■ Data supplied:
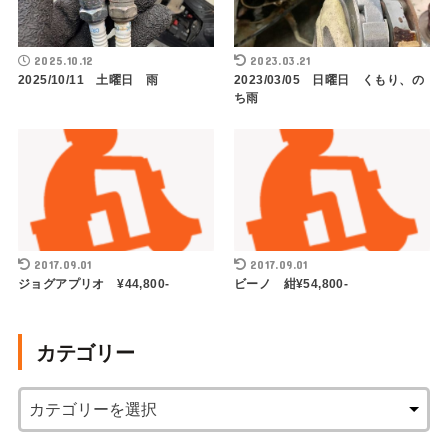
2025.10.12
2023.03.21
2025/10/11 土曜日 雨
2023/03/05 日曜日 くもり、の
ち雨
2017.09.01
2017.09.01
ジョグアプリオ ¥44,800-
ビーノ 紺¥54,800-
カテゴリー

■ Required work: Please give every line above again word for word, apart from the pictures.

■ The answer:
2025.10.12
2023.03.21
2025/10/11 土曜日 雨
2023/03/05 日曜日 くもり、の
ち雨
2017.09.01
2017.09.01
ジョグアプリオ ¥44,800-
ビーノ 紺¥54,800-
カテゴリー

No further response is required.